The main suspects usually are:
- Environment variable differences between shell and Nagios
- Permission issues with the Nagios execution context
- Perl interpreter path discrepancies
- Output handling problems
- Timeout scenarios
First, let's modify your script to capture the actual execution environment. Create a test script like:
#!/usr/bin/perl
use strict;
use warnings;
# Print environment for debugging
open(my $fh, '>', '/tmp/nagios_env_debug.log');
print $fh "Perl path: $^X\n";
print $fh "UID: $<\n";
print $fh "GID: $(\n";
print $fh "ENV PATH: $ENV{PATH}\n";
close $fh;
# Standard Nagios output
print "OK: Test succeeded\n";
exit 0;
Compare the output when run manually versus through Nagios. The differences will reveal environmental gaps.

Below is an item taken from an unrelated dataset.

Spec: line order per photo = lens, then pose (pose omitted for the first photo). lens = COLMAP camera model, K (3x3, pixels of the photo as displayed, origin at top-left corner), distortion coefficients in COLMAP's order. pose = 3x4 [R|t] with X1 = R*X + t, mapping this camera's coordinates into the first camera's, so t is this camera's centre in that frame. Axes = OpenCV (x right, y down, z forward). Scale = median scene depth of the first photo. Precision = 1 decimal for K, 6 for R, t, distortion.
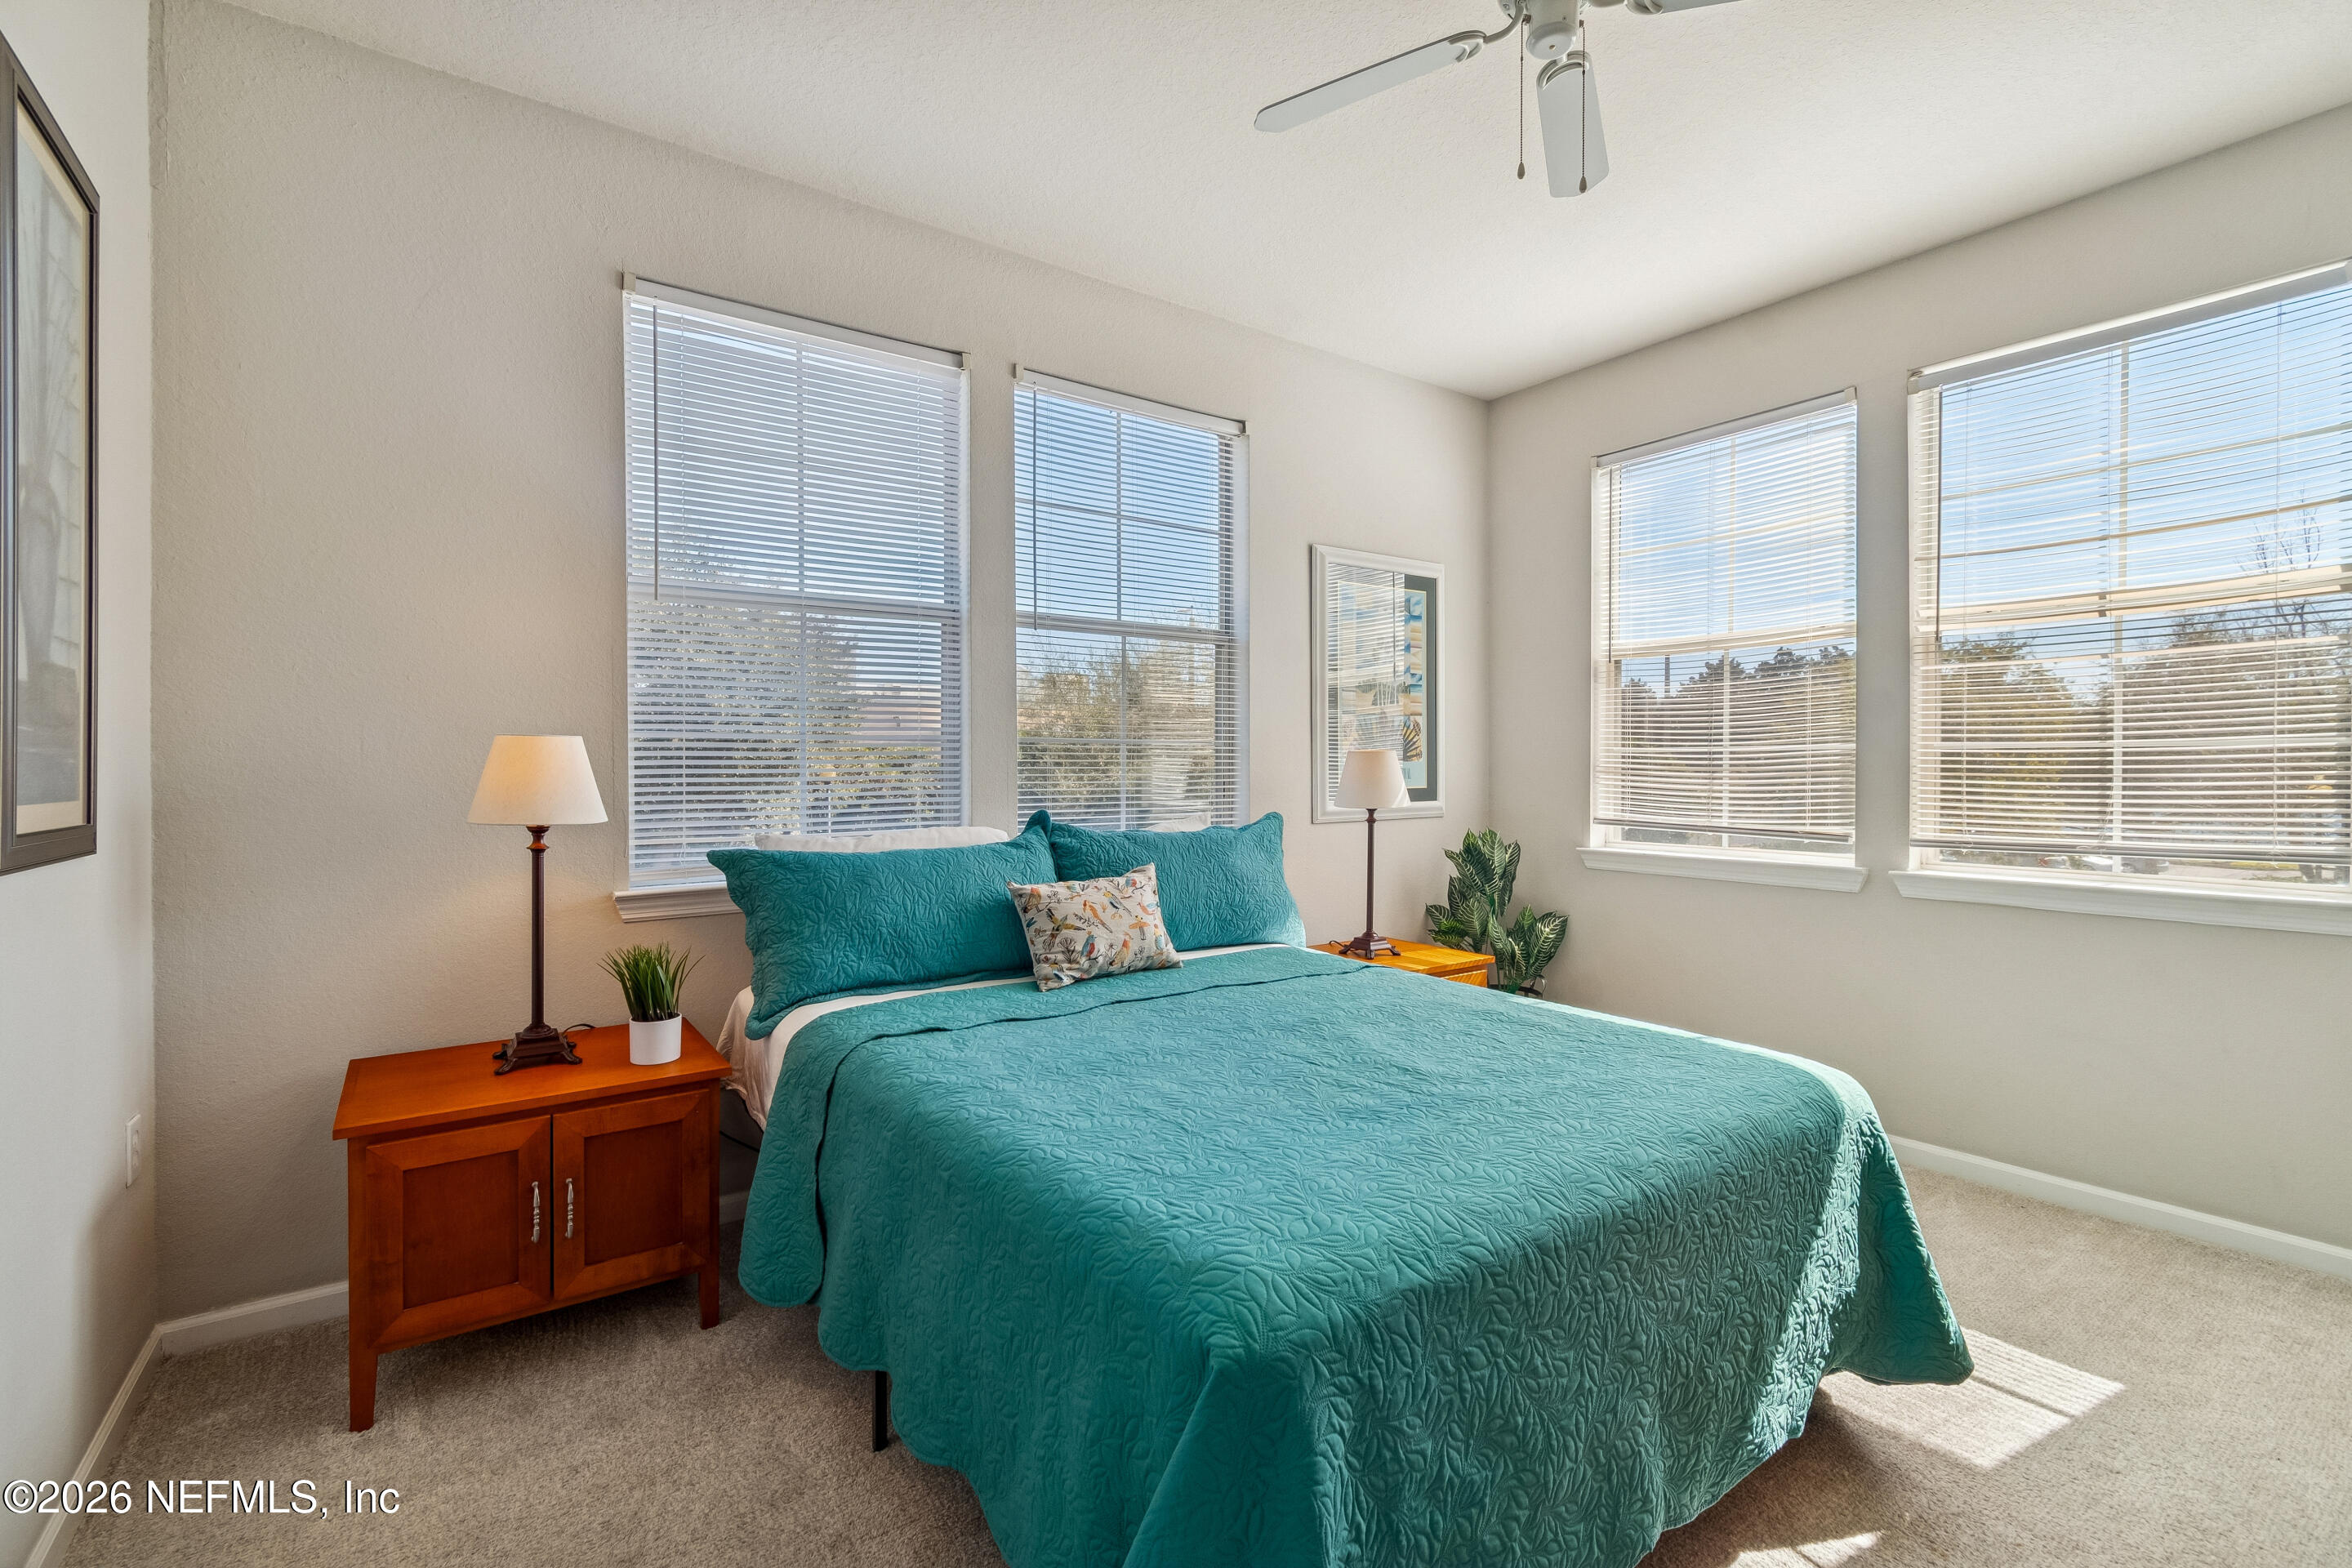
lens RADIAL K [[1049.3, 0, 1168.7], [0, 1049.3, 785.0], [0, 0, 1]] dist [0.003779, -0.001213]
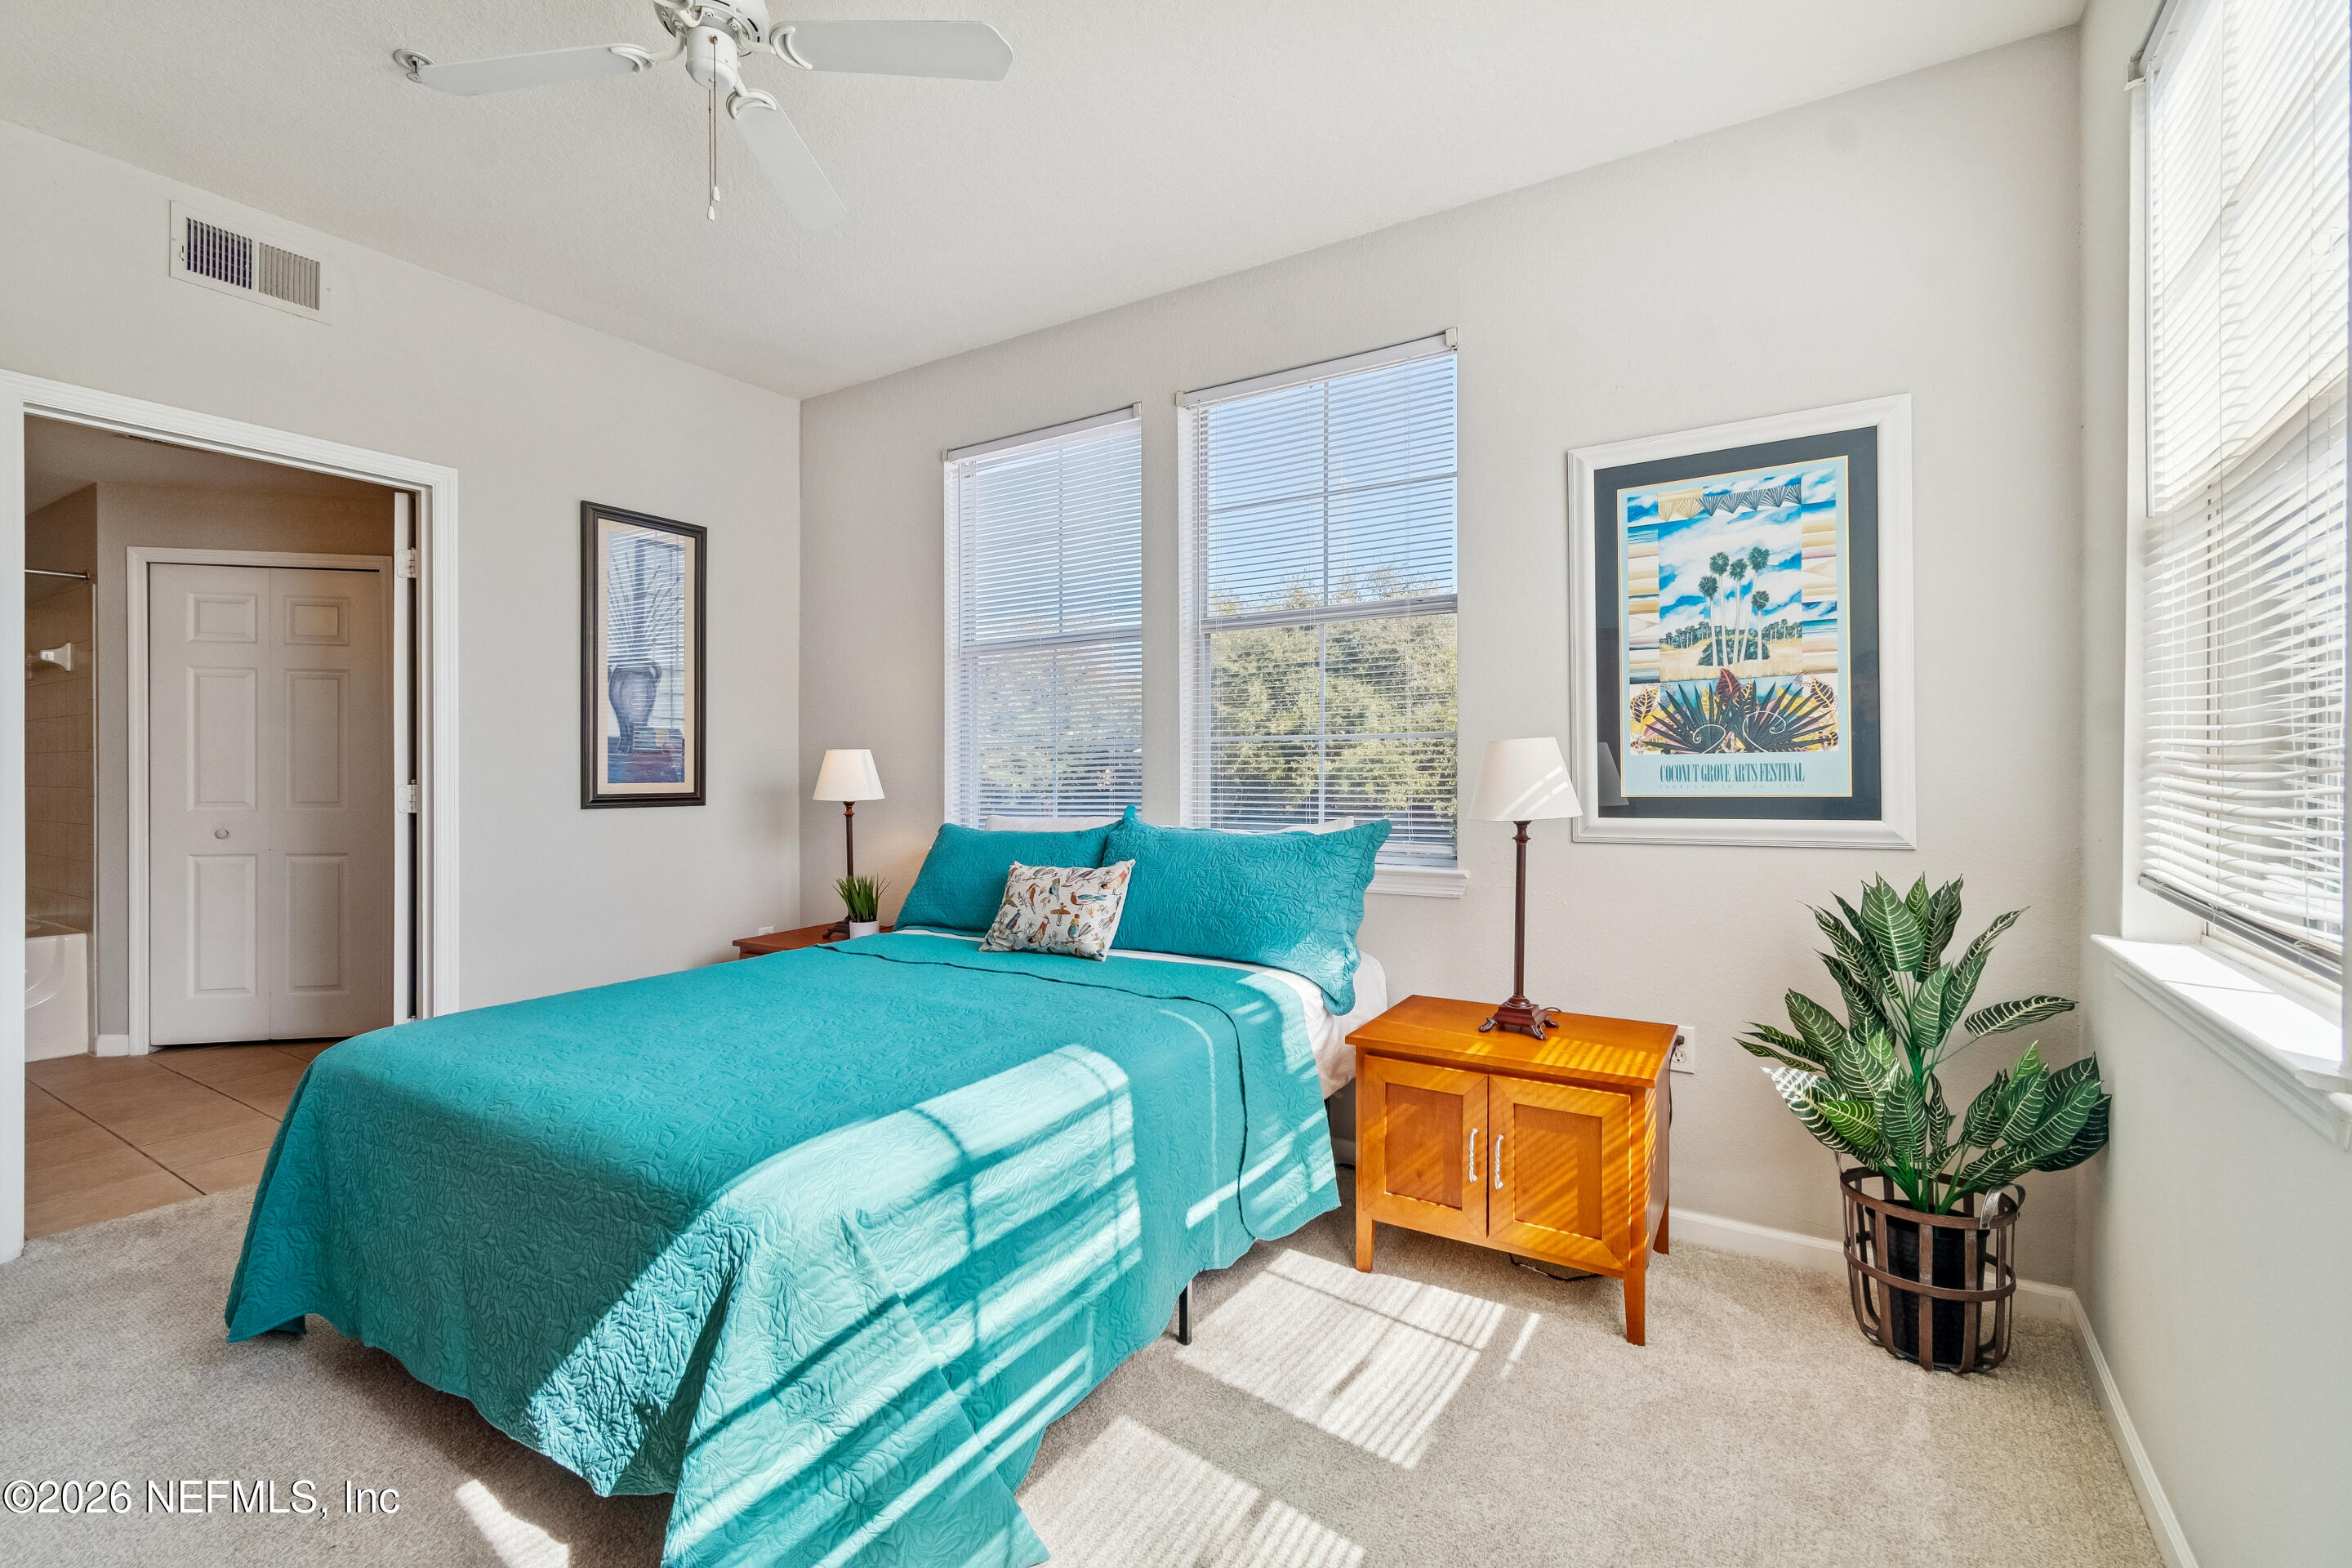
lens RADIAL K [[1049.3, 0, 1167.7], [0, 1049.3, 783.8], [0, 0, 1]] dist [0.003779, -0.001213]
pose [[0.379557, 0.006336, -0.925147, 0.678445], [-0.013759, 0.999905, 0.001203, 0.000031], [0.925066, 0.012272, 0.379608, 0.467443]]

1. Explicit Path Specification
Ensure your script's shebang line uses the full Perl path:
#!/usr/bin/env perl
# becomes
#!/usr/local/bin/perl # or whatever which perl returns
2. Output Format Enforcement
Nagios requires specific output formats. Add strict output validation:
sub validate_output {
my ($output) = @_;
unless ($output =~ /^(OK|WARNING|CRITICAL|UNKNOWN):/) {
die "Invalid Nagios output format";
}
return 1;
}
3. Full Environment Initialization
Create a wrapper script that sets up the environment:
#!/bin/bash
export PATH=/usr/local/sbin:/usr/local/bin:/sbin:/bin:/usr/sbin:/usr/bin
/path/to/your/perl/script.pl
For persistent issues, implement logging directly in your Perl script:
use Sys::Syslog qw(:standard :macros);
openlog('nagios_plugin', 'ndelay,pid', 'local0');
syslog(LOG_INFO, "Script started with @ARGV");
# ... your code ...
syslog(LOG_INFO, "Script completed");
closelog;
Here's a complete working template that handles common pitfalls:
#!/usr/local/bin/perl
use strict;
use warnings;
use Carp qw(croak);
BEGIN {
$ENV{PATH} = '/usr/local/sbin:/usr/local/bin:/sbin:/bin:/usr/sbin:/usr/bin';
$ENV{PERL5LIB} = '/usr/local/lib/perl5/site_perl';
}
# Nagios-compliant exit handler
END {
my $exit_code = $? >> 8;
if ($exit_code > 3 || $exit_code < 0) {
print "UNKNOWN: Abnormal exit ($exit_code)\n";
exit 3;
}
}
# Your actual check logic here
eval {
# Simulate check
my $status = check_service();
if ($status eq 'OK') {
print "OK: Service operational\n";
exit 0;
}
# ... other status cases ...
};
if ($@) {
print "UNKNOWN: $@\n";
exit 3;
}
sub check_service {
# Implementation here
return 'OK';
}